Cold autoimmune haemolytic anaemia
Autoimmune haemolytic anaemia is a form of an acquired haemolytic anaemia. It occurs when the antibodies act against own red blood cells. As a result, the red blood cells of a person with a severe automimmune haemolytic anaemia would have a lifespan reduced into just few days from the normal 100-120 days.1 Autoimmune haemolytic anaemia may either be warm or cold depending on the characteristics of the autoantibodies involved. The warm autoimmune haemolytic anaemia occurs in body temperature (i.e. 37 °C) whereas the cold autoimmune haemolytic anaemia happens in cold temperature (i.e. 28-31 °C). The warm autoimmune haemolytic anaemia is more common than the cold autoimmune haemolytic anaemia. 2
The cold autoimmune haemolytic anaemia is caused by cold-reacting autoantibodies. The hemolysis of the red blood cells occurs mostly at cold temperatures. Cold agglutinin disease and paroxysmal cold hemoglobinuria are examples of cold autoimmune haemolytic anaemia. The common antibody involved is the IgM antibody directed against the I/i antigens on red blood cells.

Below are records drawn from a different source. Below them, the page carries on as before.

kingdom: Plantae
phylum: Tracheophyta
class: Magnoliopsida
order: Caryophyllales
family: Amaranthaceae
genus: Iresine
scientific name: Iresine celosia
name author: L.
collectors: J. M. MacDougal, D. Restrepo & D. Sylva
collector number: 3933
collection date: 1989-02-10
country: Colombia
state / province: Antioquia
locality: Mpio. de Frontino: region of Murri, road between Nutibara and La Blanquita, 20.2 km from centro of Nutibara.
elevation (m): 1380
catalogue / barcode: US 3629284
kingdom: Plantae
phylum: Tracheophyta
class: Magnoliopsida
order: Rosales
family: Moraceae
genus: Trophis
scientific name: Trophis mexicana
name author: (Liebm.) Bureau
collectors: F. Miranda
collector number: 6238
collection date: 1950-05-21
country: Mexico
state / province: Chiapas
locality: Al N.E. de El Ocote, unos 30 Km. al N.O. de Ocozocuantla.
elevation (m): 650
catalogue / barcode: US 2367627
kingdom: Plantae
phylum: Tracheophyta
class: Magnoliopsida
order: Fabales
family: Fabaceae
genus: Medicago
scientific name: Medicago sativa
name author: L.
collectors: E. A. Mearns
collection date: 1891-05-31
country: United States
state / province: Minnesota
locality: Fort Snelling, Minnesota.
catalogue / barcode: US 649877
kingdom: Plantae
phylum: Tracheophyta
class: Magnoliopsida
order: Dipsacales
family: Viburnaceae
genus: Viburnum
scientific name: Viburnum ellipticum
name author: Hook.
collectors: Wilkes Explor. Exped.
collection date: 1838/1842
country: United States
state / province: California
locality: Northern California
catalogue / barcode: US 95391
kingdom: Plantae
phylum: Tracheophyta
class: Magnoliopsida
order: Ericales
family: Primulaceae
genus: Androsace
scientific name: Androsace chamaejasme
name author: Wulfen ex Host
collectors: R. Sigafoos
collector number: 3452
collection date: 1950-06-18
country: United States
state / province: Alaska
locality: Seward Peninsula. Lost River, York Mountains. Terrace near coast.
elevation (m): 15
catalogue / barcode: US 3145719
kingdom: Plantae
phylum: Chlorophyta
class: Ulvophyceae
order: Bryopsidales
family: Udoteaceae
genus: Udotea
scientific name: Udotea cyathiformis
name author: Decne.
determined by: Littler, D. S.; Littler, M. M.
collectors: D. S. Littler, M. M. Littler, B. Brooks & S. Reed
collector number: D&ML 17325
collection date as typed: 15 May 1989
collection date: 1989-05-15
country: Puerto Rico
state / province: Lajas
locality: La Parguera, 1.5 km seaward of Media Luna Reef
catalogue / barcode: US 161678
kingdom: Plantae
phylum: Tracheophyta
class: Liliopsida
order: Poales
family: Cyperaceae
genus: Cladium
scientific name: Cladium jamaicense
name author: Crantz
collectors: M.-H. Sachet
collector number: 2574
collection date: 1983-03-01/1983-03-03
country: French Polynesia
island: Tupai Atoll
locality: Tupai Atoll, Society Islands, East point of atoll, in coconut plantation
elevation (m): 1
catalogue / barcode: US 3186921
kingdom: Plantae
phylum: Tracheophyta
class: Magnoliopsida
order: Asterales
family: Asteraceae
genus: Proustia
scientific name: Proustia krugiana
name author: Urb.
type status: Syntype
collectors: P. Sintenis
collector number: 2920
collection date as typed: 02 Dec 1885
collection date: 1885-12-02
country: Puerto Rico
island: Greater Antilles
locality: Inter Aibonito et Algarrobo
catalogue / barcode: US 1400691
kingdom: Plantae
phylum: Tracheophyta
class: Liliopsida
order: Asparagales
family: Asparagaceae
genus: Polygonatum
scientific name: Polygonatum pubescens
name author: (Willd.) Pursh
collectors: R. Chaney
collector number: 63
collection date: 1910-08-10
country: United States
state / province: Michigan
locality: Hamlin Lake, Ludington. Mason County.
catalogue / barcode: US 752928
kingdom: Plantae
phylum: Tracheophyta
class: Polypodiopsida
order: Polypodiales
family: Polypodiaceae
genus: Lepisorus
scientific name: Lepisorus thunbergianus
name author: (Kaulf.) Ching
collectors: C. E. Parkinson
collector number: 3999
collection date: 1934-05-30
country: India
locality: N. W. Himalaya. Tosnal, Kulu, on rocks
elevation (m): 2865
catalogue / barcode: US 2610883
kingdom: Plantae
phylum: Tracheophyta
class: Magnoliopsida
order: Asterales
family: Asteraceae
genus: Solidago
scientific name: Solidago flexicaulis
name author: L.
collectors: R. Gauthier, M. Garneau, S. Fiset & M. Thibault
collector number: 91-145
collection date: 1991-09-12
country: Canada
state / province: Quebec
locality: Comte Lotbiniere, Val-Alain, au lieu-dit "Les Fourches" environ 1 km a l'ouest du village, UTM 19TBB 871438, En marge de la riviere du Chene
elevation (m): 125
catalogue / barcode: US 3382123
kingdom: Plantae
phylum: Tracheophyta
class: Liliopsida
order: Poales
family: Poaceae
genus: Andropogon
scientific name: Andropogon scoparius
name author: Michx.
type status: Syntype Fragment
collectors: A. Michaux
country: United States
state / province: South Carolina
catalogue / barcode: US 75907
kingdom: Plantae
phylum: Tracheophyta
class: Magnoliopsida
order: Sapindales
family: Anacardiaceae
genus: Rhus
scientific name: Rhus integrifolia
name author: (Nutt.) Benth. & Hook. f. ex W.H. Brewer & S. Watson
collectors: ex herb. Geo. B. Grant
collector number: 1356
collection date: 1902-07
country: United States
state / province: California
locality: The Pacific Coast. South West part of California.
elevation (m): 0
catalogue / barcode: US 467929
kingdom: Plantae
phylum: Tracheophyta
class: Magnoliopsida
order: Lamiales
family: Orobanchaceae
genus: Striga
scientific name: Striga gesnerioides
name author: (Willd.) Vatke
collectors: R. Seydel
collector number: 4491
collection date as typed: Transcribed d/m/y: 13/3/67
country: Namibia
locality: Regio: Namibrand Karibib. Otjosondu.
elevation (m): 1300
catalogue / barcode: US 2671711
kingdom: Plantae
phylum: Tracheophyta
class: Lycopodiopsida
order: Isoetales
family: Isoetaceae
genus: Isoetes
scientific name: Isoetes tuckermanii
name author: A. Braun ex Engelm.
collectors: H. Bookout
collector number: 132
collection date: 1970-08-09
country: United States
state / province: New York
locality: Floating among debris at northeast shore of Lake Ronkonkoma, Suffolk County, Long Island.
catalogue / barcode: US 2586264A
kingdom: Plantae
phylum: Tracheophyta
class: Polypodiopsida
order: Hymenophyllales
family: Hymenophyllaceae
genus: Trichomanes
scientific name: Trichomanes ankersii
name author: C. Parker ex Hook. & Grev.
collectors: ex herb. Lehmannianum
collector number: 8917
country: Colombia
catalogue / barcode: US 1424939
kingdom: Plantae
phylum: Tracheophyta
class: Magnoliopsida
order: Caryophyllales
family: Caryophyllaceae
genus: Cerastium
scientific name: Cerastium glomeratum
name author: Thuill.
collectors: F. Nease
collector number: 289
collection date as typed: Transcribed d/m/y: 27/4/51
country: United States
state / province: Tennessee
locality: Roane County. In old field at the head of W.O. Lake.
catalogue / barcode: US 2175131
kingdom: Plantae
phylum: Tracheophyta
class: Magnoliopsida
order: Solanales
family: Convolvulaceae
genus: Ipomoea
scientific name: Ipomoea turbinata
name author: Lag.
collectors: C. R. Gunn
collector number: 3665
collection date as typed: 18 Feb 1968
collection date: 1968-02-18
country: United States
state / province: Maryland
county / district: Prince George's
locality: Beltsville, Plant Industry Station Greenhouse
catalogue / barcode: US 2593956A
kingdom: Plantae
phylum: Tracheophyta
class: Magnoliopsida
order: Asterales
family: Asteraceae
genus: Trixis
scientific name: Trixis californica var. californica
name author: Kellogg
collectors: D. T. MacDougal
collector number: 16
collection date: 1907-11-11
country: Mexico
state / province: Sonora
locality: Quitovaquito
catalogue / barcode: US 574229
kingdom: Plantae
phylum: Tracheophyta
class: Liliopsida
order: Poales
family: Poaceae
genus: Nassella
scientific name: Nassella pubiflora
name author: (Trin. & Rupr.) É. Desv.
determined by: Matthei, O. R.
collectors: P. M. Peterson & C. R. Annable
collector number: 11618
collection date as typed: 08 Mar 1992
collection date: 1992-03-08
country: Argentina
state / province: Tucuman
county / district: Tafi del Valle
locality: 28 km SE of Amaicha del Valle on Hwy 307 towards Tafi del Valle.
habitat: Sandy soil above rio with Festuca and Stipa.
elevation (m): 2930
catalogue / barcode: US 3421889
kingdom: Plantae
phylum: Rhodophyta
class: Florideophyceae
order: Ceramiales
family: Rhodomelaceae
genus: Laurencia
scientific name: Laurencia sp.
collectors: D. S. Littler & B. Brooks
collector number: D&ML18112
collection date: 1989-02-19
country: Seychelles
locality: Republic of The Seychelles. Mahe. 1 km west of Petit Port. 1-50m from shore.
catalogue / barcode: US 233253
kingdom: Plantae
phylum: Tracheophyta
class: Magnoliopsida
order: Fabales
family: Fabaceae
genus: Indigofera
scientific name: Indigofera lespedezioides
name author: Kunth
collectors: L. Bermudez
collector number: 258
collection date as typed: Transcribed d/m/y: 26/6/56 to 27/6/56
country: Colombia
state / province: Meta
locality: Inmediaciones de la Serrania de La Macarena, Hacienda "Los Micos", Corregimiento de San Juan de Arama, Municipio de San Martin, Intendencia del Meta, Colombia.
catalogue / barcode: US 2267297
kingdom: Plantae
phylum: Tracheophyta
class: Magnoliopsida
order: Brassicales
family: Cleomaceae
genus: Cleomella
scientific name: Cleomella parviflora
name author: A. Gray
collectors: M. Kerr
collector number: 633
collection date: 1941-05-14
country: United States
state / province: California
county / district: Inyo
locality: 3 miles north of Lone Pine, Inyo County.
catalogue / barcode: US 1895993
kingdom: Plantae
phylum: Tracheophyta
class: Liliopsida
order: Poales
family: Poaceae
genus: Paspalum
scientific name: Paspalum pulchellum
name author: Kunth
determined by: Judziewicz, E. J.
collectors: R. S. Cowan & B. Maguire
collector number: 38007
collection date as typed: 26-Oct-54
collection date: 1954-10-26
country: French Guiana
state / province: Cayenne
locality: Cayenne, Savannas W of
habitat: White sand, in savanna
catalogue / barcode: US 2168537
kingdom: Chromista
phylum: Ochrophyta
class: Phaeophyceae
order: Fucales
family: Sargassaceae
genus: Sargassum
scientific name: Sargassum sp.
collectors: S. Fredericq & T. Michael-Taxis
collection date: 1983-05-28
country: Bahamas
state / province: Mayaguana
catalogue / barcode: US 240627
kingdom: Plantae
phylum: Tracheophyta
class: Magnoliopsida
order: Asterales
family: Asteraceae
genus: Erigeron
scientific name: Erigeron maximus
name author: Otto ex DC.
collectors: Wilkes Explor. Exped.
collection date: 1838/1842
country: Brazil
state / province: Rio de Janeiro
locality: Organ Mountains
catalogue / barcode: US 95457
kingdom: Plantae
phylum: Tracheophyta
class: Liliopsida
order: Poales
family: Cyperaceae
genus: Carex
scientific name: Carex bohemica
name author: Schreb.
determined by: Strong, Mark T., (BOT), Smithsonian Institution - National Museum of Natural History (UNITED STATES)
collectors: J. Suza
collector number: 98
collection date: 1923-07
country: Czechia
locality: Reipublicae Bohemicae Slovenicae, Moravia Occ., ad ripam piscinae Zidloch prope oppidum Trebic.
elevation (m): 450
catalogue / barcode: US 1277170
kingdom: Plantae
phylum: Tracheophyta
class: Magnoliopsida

- cold autoimmune hemolytic anemia
- cold antibody autoimmune haemolytic anaemia
1 Sawitsky, A. & Ozaeta, P. B. (1970). "Disease-associated autoimmune hemolytic anemia". Bull N Y Acad Med 46 (6): 411–26.
2 Cotran, R. S., Kumar, V., Fausto, N., Nelso F., Robbins, S. L., & Abbas, A. K. (2005). Robbins and Cotran pathologic basis of disease. St. Louis, Mo: Elsevier Saunders. p. 637.